他从未见过李青这样柔情的一面,心上人望着永安熟睡的小脸,神情竟有些专注。
或许血浓于水,阿青也对这个素未谋面的小侄女,产生了怜爱的情感。
陈君竹伸过手,轻轻覆在她握紧的拳头上。
李青没有躲开,抬头瞪了他一眼。
“阿青,有句话不知当讲不当讲——”
“怎么说?”
“嗯……你方才要让永安做一件她本不该做的事。
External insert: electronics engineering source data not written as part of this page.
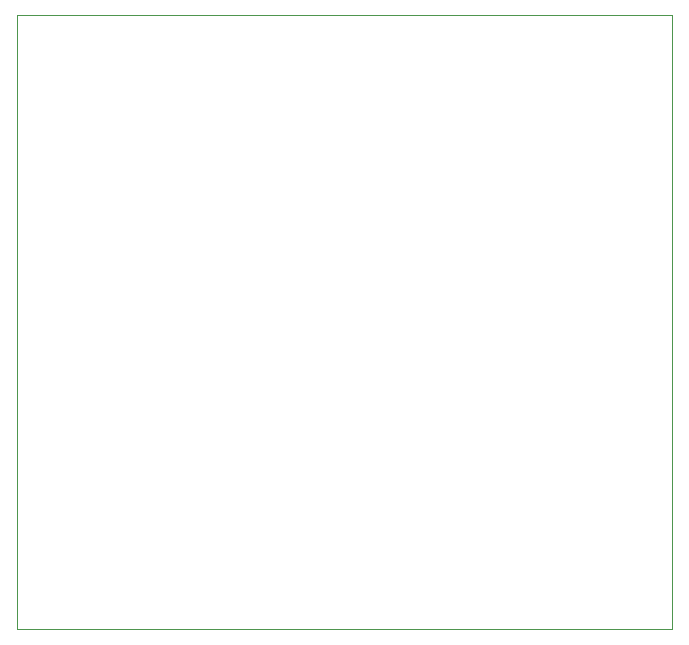
<source format=gbr>
%TF.GenerationSoftware,KiCad,Pcbnew,9.0.7*%
%TF.CreationDate,2026-02-08T16:25:54+05:30*%
%TF.ProjectId,gray,67726179-2e6b-4696-9361-645f70636258,rev?*%
%TF.SameCoordinates,Original*%
%TF.FileFunction,Profile,NP*%
%FSLAX46Y46*%
G04 Gerber Fmt 4.6, Leading zero omitted, Abs format (unit mm)*
G04 Created by KiCad (PCBNEW 9.0.7) date 2026-02-08 16:25:54*
%MOMM*%
%LPD*%
G01*
G04 APERTURE LIST*
%TA.AperFunction,Profile*%
%ADD10C,0.050000*%
%TD*%
G04 APERTURE END LIST*
D10*
X121500000Y-61000000D02*
X177000000Y-61000000D01*
X177000000Y-113000000D01*
X121500000Y-113000000D01*
X121500000Y-61000000D01*
M02*

</source>
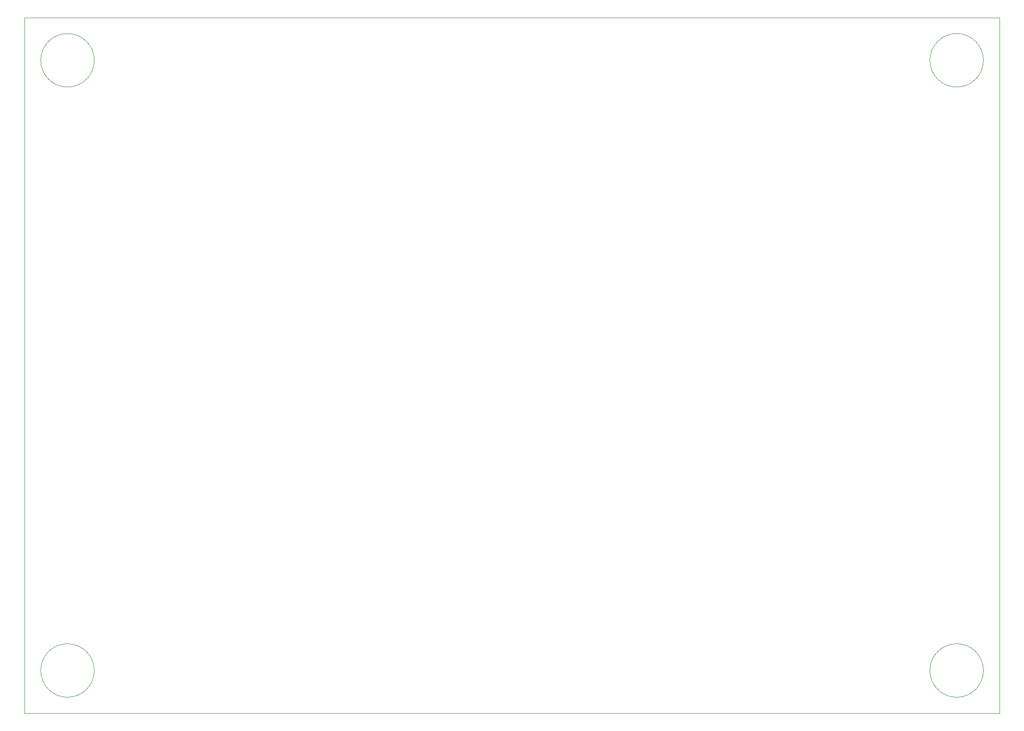
<source format=gbr>
%TF.GenerationSoftware,KiCad,Pcbnew,6.0.11-2627ca5db0~126~ubuntu20.04.1*%
%TF.CreationDate,2024-08-05T23:26:08-05:00*%
%TF.ProjectId,a00_hilbackplate,6130305f-6869-46c6-9261-636b706c6174,rev?*%
%TF.SameCoordinates,Original*%
%TF.FileFunction,Profile,NP*%
%FSLAX46Y46*%
G04 Gerber Fmt 4.6, Leading zero omitted, Abs format (unit mm)*
G04 Created by KiCad (PCBNEW 6.0.11-2627ca5db0~126~ubuntu20.04.1) date 2024-08-05 23:26:08*
%MOMM*%
%LPD*%
G01*
G04 APERTURE LIST*
%TA.AperFunction,Profile*%
%ADD10C,0.100000*%
%TD*%
G04 APERTURE END LIST*
D10*
X20000000Y-20000000D02*
X20000000Y-150000000D01*
X199000000Y-28000000D02*
G75*
G03*
X199000000Y-28000000I-5000000J0D01*
G01*
X33000000Y-28000000D02*
G75*
G03*
X33000000Y-28000000I-5000000J0D01*
G01*
X202000000Y-20000000D02*
X202000000Y-150000000D01*
X199000000Y-142000000D02*
G75*
G03*
X199000000Y-142000000I-5000000J0D01*
G01*
X20000000Y-20000000D02*
X202000000Y-20000000D01*
X20000000Y-150000000D02*
X202000000Y-150000000D01*
X33000000Y-142000000D02*
G75*
G03*
X33000000Y-142000000I-5000000J0D01*
G01*
M02*

</source>
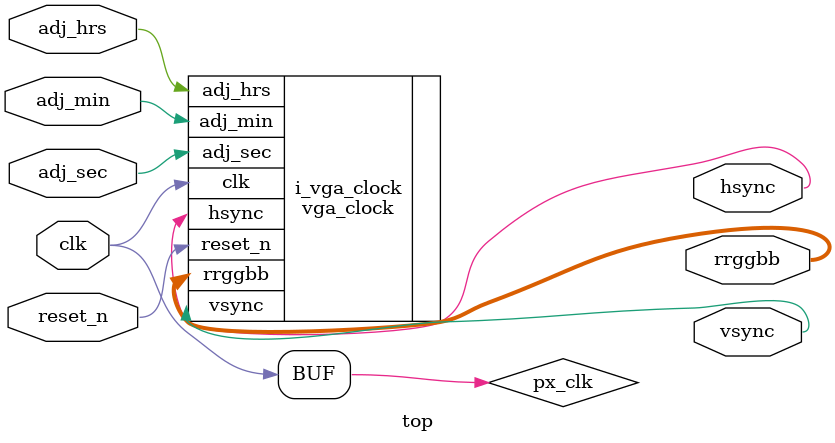
<source format=v>




`default_nettype none

module top (
    input  wire       clk    ,
    input  wire       reset_n,
    input  wire       adj_hrs,
    input  wire       adj_min,
    input  wire       adj_sec,
    output wire       hsync  ,
    output wire       vsync  ,
    output wire [5:0] rrggbb
);

    wire px_clk;

    // Generated values for pixel clock of 31.5Mhz and 72Hz frame frecuency.
    // # icepll -i12 -o31.5
    //
    // F_PLLIN:    12.000 MHz (given)
    // F_PLLOUT:   31.500 MHz (requested)
    // F_PLLOUT:   31.500 MHz (achieved)
    //
    // FEEDBACK: SIMPLE
    // F_PFD:   12.000 MHz
    // F_VCO: 1008.000 MHz
    //
    // DIVR:  0 (4'b0000)
    // DIVF: 83 (7'b1010011)
    // DIVQ:  5 (3'b101)
    //
    // FILTER_RANGE: 1 (3'b001)
    //
    `ifdef SYNTH
        SB_PLL40_PAD #(
            .FEEDBACK_PATH("SIMPLE"  ),
            .DIVR         (4'b0000   ),
            .DIVF         (7'b1010011),
            .DIVQ         (3'b101    ),
            .FILTER_RANGE (3'b001    )
        ) uut (
            .RESETB    (1'b1  ),
            .BYPASS    (1'b0  ),
            .PACKAGEPIN(clk   ),
            .PLLOUTCORE(px_clk)
        );
    `else
        assign px_clk = clk;
    `endif

    vga_clock i_vga_clock (
        .clk    (px_clk ),
        .reset_n(reset_n),
        .adj_hrs(adj_hrs),
        .adj_min(adj_min),
        .adj_sec(adj_sec),
        .hsync  (hsync  ),
        .vsync  (vsync  ),
        .rrggbb (rrggbb )
    );

endmodule

</source>
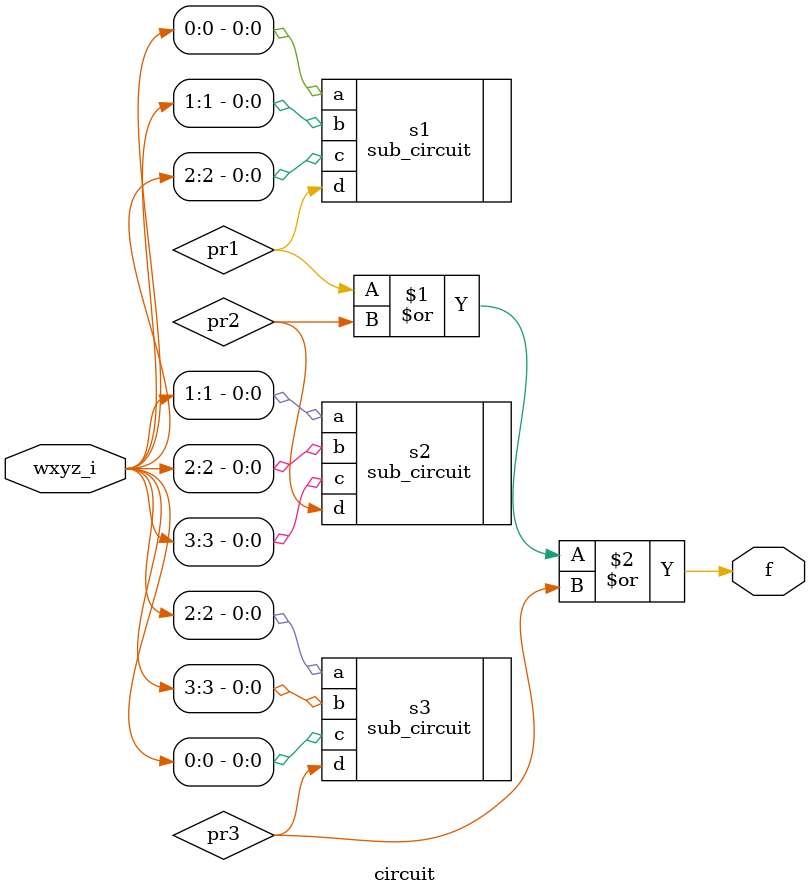
<source format=v>
module circuit (
    input [3:0] wxyz_i,
    output f
);

    wire pr1;
    wire pr2;
    wire pr3;

    // instantiate sub_circuit
    // Syntax: <module name> <instance name> (
    //                .<port in module> (signal declared in parent module),
    //                .<port in module> (signal declared in parent module),
    //                .... );

    // For the below instantiation, s1 is a module instance of sub_circuit with port connections
    // See the attached PNG for the diagram of this circuit
    sub_circuit s1 (
        .a(wxyz_i[0]),
        .b(wxyz_i[1]),
        .c(wxyz_i[2]),
        .d(pr1)
    );

    sub_circuit s2 (
        .a(wxyz_i[1]),
        .b(wxyz_i[2]),
        .c(wxyz_i[3]),
        .d(pr2)
    );

    sub_circuit s3 (
        .a(wxyz_i[2]),
        .b(wxyz_i[3]),
        .c(wxyz_i[0]),
        .d(pr3)
    );

    or G1(f, pr1, pr2, pr3);

    

endmodule: circuit

</source>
”陈君竹尴尬地挠了挠头,“永安还这么小,是不是为时过早?”
李青沉默了好一会儿。
她移开目光,见窗外车轮无情地碾过残雪,酝酿着呼之欲出的情绪。
“早?”她冷冷一笑,“我如她那么大时,就开始做我不该做的事了。”
陈君竹的记忆瞬间被拉回了某日——遍体鳞伤的小李青是如何拖着满身的伤痕,一瘸一拐地往暗无天日的行宫中走去。
他的本意,岂是要揭她心底的伤疤呢?
愣了许久,陈君竹还是选择轻轻抱住了她冰冷而单薄的身躯。
他想起在蘅芜书院的雪夜,他二人对坐而议国事,李青是怎样沉静而警觉。
可那时候,他心里明白,他二人间始终横亘着一道彼此试探的距离。而时过境迁,这道距离不知何时已悄然消散于这些朝夕相处的时日中。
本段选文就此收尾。